In the case of a temporary failure of multiple disks, such as a disk controller failure or cable coming

loose that affects multiple disks, the RAID superblocks will afterwards be out of sync and the RAID

array can no longer be initialized. Using mdadm, you can run:

mdadm --assemble ñforce

to try and recreate the array. If that method doesn’t work, you can run:

mkraid --force

to rewrite the RAID superblocks. In order for this to work, you will need to have a completely up-to-

date /etc/raidtab file, otherwise, if the ordering of the disks is different than expected, data on all

disks could be lost.

Additional Configuration Information

The Persistent Superblock

Previously, the raidtools, which are included with most major Linux distributions, would read your

/etc/raidtab file, and then initialize the filesystem. This required that the filesystem on which

/etc/raidtab resided was mounted, which was unfortunate if you wanted to boot on a RAID.

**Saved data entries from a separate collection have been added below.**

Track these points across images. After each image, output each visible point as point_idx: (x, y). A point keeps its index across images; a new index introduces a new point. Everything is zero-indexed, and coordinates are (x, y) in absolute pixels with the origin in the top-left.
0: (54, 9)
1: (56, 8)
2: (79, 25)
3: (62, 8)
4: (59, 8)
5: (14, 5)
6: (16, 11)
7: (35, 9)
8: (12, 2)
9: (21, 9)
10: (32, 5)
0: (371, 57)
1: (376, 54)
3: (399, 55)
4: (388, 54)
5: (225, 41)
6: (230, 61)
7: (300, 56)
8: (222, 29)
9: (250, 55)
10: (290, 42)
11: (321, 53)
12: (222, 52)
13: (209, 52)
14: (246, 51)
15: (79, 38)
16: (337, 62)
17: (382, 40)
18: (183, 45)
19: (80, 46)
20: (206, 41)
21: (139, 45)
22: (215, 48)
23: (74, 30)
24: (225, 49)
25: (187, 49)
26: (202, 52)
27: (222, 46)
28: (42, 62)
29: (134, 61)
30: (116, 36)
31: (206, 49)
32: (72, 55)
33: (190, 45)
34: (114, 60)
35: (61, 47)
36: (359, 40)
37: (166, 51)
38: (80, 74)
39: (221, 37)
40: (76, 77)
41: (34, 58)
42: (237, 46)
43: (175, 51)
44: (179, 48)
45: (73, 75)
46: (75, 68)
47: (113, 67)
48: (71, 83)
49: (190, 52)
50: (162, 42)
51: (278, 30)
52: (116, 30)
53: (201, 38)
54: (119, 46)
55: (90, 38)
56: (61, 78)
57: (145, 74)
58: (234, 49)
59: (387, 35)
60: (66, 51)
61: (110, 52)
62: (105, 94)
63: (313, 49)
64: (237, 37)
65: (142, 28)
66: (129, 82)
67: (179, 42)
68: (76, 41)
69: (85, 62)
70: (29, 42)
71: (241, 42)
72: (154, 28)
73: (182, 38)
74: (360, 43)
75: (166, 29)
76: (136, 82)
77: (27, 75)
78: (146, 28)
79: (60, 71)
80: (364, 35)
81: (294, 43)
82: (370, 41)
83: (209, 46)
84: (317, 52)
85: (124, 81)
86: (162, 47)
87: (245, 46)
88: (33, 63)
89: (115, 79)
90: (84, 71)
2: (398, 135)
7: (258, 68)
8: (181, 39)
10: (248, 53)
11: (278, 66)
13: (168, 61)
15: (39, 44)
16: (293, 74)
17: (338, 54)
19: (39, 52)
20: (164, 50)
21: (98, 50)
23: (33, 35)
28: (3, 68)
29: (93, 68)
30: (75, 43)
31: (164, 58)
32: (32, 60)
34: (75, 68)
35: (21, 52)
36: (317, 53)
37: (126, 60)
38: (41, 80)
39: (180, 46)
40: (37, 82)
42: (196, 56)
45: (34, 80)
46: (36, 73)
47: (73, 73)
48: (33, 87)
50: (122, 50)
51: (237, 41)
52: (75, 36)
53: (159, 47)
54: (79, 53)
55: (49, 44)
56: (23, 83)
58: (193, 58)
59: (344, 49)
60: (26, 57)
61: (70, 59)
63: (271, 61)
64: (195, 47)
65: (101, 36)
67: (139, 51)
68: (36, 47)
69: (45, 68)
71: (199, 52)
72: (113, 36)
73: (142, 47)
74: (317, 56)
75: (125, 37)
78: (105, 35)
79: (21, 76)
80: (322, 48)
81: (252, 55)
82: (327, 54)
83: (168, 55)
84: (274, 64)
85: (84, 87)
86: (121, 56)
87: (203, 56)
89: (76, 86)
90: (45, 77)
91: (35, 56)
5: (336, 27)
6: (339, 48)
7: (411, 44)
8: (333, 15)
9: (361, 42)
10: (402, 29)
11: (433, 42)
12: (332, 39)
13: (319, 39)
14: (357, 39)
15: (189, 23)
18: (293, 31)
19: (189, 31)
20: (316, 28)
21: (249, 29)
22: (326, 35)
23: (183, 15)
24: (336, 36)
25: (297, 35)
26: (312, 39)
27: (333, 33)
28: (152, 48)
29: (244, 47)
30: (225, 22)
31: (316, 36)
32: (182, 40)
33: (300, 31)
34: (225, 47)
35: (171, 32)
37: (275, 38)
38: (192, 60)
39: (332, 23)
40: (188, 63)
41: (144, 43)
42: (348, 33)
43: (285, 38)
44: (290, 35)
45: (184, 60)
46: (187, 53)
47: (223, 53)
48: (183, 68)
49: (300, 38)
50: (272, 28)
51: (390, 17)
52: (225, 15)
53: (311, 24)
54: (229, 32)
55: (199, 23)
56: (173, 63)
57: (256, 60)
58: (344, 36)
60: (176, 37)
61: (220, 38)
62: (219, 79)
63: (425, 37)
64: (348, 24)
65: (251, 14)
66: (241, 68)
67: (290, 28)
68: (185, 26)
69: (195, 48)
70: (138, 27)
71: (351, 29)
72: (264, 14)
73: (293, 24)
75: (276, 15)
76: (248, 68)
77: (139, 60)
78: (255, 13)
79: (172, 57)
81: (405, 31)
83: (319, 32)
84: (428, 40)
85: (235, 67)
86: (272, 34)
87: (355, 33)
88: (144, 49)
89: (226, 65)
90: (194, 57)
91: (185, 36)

The persistent superblock solves these problems. When an array is initialized with the persistent-

superblock option in the /etc/raidtab file, a special superblock is written to the beginning of

all disks participating in the array. This allows the kernel to read the configuration of RAID devices

directly from the disks involved, instead of reading from the /etc/raidtab configuration file that

might not be available at all times. You should still maintain a consistent /etc/raidtab file, since

you may need this file for later reconstruction of the array.

The persistent superblock is mandatory if you want auto-detection of your RAID devices upon system

boot.

Chunk Sizes

The chunk size is defined as the smallest amount of data that can be written to a device. You can

never write completely in parallel to a set of disks. If you had two disks and wanted to write a byte,

you would have to write four bits on each disk, with every second bit going to disk 0 and the others

to disk 1. Hardware doesn’t support that, so chunk size is used instead. A write of 16kB with a chunk

size of 4kB will cause the first and the third 4kB chunks to be written to the first disk, and the second

and fourth chunks to be written to the second disk, in the RAID-0 case with two disks. Thus, for large

writes, you may see lower overhead by having fairly large chunks, whereas arrays that are primarily

holding small files may benefit more from a smaller chunk size.